ING: US consumers are running out of cash

U.S. households paying living expenses with credit card loans may soon be out of options, an analyst warned, saying a spending adjustment is coming.

U.S. consumers have remained remarkably resilient in the face of rising interest rates and the cost of living — despite the Federal Reserve’s deliberate attempts to curb their spending to keep inflation in check.

Shoppers are warned their bank balances will be pushed to ‘pain point’ in order to get inflation gauge – up to 8.5% in July 2022– under control.

Experts say “YOLO shoppers” have squandered the last of their covid-19 cash before winter, but ING chief international economist James Knightley has warned shoppers may turn to loans to cover expenses.

Economists at the global bank highlighted that the July Personal Income and Expenditure report showed that personal spending remained strong – up 0.8% month-on-month and 0.6% in real terms.

Knightley describe Such spending is seen as a “really strong platform” for third-quarter GDP, with ING now forecasting annualized growth of between 3% and 3.5%.

The only problem, Knightley wrote, is that American consumers live a lifestyle that their bank accounts simply can’t justify.

“The key question is how sustainable is this?” Knightley wrote. “We don’t think so.”

The resilience of the labor market is partly underpinning the sustainability of consumer spending, analysts added.

In fact, the employment data for July showed that non-farm payrolls (jobs in the private sector and government agencies) 187,000 people added, slightly below the Dow Jones estimate of 200,000. However, this was still a small increase compared with the June figure, which was revised down to 185,000.

But the resilience of the labor market was offset by stagnant wage growth that lagged inflation.

although Inflation rate is 3.3% recent personal income 0.2% increase in Julywhile the savings rate dipped to 3.5%, shoppers were left with little to no paychecks.

credit card problem

Knightley noted that government financial support has dried up and consumers are looting their pandemic savings to keep spending.

Although the family saves $2.3 trillion The analyst said that during the various lockdowns, the economy is now doing the opposite: “We’re seeing savings flows reversed, and now we’re saving less each month, which is not sustainable in the long run.”

Consumers took out new loans in the form of credit cards, exacerbating the decline in savings.

The New York Fed revealed last month that credit card balances across the U.S. jumped $45 billion from the first quarter to the second, a 4.6% increase from a year earlier. $1.03 trillion.

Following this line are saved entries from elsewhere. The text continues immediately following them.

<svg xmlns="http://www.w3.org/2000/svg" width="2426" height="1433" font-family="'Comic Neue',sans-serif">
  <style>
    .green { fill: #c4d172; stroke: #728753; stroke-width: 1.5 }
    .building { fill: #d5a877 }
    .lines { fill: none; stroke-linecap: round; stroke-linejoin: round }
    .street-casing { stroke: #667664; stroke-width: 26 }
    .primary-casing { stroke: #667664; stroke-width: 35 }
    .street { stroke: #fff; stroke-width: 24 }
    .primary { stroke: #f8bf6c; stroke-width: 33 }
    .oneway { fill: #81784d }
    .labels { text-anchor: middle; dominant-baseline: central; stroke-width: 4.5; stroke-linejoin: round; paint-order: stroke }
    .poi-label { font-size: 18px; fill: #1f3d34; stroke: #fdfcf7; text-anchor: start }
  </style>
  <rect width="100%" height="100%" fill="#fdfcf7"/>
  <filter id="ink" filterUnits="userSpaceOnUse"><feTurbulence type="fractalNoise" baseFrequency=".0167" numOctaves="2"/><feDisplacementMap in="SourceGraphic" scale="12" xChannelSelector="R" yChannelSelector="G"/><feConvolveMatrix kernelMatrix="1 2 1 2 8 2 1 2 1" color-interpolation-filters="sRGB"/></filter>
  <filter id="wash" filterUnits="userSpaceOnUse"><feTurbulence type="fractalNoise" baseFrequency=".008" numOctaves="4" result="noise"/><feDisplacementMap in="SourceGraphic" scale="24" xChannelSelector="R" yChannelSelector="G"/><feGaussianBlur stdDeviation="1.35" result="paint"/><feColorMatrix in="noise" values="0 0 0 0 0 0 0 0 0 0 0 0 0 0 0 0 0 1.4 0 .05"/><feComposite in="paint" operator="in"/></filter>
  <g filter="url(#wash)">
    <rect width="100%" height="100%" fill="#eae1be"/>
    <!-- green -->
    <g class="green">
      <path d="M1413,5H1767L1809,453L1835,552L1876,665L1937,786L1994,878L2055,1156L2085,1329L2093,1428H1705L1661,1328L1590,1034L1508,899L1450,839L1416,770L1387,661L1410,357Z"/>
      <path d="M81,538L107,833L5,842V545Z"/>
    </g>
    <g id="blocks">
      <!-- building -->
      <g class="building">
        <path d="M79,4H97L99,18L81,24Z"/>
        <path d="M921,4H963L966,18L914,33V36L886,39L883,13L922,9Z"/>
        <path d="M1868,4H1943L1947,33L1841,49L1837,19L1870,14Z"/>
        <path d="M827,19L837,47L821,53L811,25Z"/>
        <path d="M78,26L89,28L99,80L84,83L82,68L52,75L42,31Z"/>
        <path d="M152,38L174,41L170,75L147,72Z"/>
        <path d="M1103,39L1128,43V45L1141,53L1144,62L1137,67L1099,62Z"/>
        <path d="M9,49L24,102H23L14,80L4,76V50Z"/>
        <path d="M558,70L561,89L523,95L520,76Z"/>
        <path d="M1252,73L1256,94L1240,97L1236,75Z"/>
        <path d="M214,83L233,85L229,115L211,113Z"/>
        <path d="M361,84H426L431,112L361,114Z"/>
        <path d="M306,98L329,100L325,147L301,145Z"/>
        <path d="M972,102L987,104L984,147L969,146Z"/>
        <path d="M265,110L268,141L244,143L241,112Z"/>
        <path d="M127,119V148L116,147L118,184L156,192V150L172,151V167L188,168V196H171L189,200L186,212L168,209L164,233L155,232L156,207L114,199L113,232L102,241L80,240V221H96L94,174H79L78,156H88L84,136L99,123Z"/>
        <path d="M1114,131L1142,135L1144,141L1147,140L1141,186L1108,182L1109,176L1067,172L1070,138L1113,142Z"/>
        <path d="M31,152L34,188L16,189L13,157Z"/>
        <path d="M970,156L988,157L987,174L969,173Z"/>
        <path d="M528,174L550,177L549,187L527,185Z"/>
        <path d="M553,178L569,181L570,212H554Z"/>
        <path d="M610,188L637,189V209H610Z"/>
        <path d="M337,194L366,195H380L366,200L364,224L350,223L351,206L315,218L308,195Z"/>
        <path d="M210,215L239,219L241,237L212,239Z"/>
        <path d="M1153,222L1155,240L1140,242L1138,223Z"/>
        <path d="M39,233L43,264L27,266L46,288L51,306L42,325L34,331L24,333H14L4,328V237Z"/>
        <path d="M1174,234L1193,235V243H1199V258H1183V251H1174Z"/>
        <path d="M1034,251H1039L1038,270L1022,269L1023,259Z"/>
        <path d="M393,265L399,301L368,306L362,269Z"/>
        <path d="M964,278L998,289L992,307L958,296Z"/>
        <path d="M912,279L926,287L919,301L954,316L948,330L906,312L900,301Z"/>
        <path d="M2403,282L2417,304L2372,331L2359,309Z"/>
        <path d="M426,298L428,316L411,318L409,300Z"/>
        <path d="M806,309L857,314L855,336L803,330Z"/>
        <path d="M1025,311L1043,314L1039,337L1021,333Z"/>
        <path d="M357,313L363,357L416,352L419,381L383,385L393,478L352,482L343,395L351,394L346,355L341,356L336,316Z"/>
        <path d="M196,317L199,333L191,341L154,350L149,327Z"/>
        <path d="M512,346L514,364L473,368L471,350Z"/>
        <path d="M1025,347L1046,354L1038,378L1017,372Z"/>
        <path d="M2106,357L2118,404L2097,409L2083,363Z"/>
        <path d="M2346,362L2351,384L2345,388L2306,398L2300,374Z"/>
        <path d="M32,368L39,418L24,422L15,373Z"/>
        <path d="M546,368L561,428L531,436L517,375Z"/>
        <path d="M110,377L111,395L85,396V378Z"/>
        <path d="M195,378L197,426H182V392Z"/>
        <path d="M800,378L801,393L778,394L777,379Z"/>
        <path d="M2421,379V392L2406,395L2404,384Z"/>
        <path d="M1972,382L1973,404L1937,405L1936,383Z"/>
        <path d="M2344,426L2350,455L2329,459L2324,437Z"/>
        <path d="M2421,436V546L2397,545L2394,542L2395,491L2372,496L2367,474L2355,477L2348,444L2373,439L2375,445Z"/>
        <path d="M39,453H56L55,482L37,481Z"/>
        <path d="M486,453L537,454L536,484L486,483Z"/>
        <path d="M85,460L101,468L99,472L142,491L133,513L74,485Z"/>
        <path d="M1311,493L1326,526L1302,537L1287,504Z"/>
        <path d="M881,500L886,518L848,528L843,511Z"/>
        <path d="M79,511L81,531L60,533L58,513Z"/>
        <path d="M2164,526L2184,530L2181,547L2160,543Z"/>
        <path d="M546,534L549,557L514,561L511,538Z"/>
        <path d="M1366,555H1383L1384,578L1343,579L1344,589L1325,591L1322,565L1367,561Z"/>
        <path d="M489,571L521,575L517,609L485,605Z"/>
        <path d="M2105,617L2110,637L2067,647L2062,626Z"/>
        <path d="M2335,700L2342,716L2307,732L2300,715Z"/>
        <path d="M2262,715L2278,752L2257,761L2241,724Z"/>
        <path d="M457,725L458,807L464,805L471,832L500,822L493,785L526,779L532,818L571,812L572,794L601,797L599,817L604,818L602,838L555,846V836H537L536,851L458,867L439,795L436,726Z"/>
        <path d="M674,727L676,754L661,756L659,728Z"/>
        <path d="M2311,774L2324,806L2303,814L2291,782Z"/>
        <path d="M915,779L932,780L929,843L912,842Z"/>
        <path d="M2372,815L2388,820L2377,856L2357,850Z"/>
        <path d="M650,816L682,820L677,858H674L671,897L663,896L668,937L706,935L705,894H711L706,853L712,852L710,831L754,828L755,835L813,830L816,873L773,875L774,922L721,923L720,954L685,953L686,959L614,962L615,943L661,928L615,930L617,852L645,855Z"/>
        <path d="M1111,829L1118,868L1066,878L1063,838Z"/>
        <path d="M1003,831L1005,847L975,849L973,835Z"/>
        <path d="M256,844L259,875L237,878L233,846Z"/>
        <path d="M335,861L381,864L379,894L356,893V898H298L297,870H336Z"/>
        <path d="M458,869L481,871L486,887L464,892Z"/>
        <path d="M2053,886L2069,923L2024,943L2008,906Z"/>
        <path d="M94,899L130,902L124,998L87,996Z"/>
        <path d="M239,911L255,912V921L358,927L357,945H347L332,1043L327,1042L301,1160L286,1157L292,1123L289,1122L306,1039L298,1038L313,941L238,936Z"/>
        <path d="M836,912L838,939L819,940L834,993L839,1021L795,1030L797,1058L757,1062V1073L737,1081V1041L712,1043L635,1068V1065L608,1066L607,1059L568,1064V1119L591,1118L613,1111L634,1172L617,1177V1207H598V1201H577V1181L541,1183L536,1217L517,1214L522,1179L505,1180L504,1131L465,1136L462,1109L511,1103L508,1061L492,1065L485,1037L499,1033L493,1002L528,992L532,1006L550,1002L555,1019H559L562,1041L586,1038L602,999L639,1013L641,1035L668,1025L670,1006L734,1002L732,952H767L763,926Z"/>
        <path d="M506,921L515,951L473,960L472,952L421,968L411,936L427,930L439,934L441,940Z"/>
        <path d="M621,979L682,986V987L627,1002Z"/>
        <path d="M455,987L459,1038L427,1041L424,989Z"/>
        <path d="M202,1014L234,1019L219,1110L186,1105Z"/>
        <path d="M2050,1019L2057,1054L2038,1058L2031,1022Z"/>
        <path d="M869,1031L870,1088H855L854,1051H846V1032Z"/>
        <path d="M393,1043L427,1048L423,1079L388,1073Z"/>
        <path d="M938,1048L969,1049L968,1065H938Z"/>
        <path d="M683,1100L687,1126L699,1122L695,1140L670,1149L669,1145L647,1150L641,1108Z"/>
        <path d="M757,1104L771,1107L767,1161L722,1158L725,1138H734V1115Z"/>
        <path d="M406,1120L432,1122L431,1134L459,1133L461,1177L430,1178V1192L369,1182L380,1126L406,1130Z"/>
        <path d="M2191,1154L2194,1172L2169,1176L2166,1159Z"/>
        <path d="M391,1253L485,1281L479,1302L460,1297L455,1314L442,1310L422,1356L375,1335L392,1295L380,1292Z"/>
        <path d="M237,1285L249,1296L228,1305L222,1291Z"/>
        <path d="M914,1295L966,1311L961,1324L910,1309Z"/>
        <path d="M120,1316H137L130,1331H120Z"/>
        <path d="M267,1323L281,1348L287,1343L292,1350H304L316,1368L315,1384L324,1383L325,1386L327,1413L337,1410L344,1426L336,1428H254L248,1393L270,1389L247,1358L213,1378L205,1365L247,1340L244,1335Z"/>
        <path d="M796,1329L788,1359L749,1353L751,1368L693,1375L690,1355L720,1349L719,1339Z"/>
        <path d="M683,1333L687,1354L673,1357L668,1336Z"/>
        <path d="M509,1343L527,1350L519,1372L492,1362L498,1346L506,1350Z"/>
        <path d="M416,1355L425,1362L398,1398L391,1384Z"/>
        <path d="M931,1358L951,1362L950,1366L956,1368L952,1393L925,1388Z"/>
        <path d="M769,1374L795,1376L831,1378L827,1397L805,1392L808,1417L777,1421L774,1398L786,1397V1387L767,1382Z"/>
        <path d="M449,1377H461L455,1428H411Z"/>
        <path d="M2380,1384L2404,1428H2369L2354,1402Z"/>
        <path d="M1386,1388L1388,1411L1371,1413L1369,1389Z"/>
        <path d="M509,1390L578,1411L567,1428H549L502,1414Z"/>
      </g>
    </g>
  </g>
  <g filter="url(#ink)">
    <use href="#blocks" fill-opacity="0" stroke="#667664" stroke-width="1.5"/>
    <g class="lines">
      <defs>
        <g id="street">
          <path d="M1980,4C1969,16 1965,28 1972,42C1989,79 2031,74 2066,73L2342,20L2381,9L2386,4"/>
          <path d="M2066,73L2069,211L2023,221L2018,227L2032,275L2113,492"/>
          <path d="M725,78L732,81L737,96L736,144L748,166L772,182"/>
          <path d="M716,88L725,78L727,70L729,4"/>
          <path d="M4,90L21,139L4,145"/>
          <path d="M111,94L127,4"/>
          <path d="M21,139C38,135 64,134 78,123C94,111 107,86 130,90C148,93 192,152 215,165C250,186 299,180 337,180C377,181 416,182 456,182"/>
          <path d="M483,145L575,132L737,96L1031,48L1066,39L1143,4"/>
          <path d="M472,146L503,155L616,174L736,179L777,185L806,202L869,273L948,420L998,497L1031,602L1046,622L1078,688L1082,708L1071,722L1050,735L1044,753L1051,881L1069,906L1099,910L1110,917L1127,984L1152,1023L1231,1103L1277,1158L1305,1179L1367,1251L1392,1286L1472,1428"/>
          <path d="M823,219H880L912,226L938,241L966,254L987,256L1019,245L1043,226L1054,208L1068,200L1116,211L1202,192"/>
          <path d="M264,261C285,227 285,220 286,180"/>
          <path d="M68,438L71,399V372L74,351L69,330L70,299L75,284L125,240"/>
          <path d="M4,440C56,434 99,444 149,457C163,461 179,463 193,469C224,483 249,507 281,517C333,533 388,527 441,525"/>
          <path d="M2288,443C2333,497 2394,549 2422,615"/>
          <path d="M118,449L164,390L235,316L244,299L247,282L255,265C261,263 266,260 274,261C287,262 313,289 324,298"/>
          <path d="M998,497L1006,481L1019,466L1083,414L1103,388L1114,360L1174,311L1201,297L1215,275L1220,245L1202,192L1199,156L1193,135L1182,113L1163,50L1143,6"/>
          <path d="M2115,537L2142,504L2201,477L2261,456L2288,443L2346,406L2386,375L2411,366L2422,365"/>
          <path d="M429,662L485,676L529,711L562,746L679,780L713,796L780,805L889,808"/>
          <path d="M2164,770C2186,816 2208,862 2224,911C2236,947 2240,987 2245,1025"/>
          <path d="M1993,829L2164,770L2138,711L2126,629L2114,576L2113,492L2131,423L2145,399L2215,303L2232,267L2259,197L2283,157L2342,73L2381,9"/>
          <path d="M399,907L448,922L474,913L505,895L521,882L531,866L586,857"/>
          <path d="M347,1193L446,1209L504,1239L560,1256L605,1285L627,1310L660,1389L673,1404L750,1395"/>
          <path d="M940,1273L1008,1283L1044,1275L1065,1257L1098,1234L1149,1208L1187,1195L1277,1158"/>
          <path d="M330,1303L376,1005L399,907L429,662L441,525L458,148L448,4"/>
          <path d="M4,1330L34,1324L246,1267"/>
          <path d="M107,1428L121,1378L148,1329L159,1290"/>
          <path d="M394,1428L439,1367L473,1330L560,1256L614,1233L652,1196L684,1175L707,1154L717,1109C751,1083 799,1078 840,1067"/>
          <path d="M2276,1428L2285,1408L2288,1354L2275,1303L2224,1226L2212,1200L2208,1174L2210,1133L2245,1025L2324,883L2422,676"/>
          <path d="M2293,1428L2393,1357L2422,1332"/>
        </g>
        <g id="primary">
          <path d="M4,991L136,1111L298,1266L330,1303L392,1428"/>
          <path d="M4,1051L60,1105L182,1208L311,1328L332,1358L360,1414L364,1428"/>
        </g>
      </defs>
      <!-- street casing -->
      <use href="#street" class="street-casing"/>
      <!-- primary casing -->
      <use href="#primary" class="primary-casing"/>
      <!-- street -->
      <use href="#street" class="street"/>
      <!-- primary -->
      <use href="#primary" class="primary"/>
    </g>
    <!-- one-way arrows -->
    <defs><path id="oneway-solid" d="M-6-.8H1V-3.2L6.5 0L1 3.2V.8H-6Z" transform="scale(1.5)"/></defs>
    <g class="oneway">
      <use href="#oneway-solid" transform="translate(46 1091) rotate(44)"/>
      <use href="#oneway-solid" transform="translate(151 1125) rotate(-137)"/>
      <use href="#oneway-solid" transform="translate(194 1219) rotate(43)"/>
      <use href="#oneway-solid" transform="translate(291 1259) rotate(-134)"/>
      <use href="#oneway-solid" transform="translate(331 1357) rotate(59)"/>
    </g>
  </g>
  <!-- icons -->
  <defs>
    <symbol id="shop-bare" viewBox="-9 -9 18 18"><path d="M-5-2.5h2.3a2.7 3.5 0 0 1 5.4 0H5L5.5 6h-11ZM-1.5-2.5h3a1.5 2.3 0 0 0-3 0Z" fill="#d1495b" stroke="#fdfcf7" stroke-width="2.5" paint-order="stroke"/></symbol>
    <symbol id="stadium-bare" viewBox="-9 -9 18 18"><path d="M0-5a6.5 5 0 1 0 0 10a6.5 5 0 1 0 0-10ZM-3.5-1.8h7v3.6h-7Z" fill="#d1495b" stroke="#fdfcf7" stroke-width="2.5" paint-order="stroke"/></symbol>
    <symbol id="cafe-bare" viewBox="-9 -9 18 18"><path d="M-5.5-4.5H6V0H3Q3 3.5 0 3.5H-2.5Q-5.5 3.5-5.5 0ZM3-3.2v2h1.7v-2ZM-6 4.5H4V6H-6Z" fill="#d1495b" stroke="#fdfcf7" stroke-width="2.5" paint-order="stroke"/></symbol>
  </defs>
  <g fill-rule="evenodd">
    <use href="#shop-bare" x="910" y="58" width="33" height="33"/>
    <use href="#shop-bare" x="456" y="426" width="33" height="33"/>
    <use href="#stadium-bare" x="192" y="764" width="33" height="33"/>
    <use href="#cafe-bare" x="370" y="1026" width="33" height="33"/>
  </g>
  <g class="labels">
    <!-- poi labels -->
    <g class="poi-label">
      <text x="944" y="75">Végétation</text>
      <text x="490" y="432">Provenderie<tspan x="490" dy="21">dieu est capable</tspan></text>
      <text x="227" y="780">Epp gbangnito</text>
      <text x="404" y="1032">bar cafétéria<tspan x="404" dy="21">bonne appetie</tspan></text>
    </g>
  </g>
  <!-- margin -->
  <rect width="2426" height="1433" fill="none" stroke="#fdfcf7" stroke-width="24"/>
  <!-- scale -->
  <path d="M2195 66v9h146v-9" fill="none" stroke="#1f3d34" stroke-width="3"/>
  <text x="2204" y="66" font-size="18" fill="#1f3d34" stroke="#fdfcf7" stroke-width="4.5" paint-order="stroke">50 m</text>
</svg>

ING also estimates that $1.3 trillion of the $2.3 trillion saved during the pandemic has already been spent — and combined with the amount of credit card debt consumers are now accumulating, the household financial surplus created during the pandemic has now dried up.

By the second quarter of 2024, households will have spent all their anti-epidemic funds, Knightley wrote, adding: “Credit card borrowing costs are the highest since records began in 1972, so there will be a lot of pain.”

Households who may have planned to keep adding to their debt may soon get a “no” answer.

“Banks are more reluctant to extend unsecured consumer credit, according to opinion surveys of senior Federal Reserve lending officials, with the apparent threat that many struggling households may soon find their credit cards maxed out, preventing them from getting more credit ,” Knightley wrote. “As student loan repayments restart, we expect consumer spending to slow sharply from the end of the fourth quarter and turn negative in early 2024.”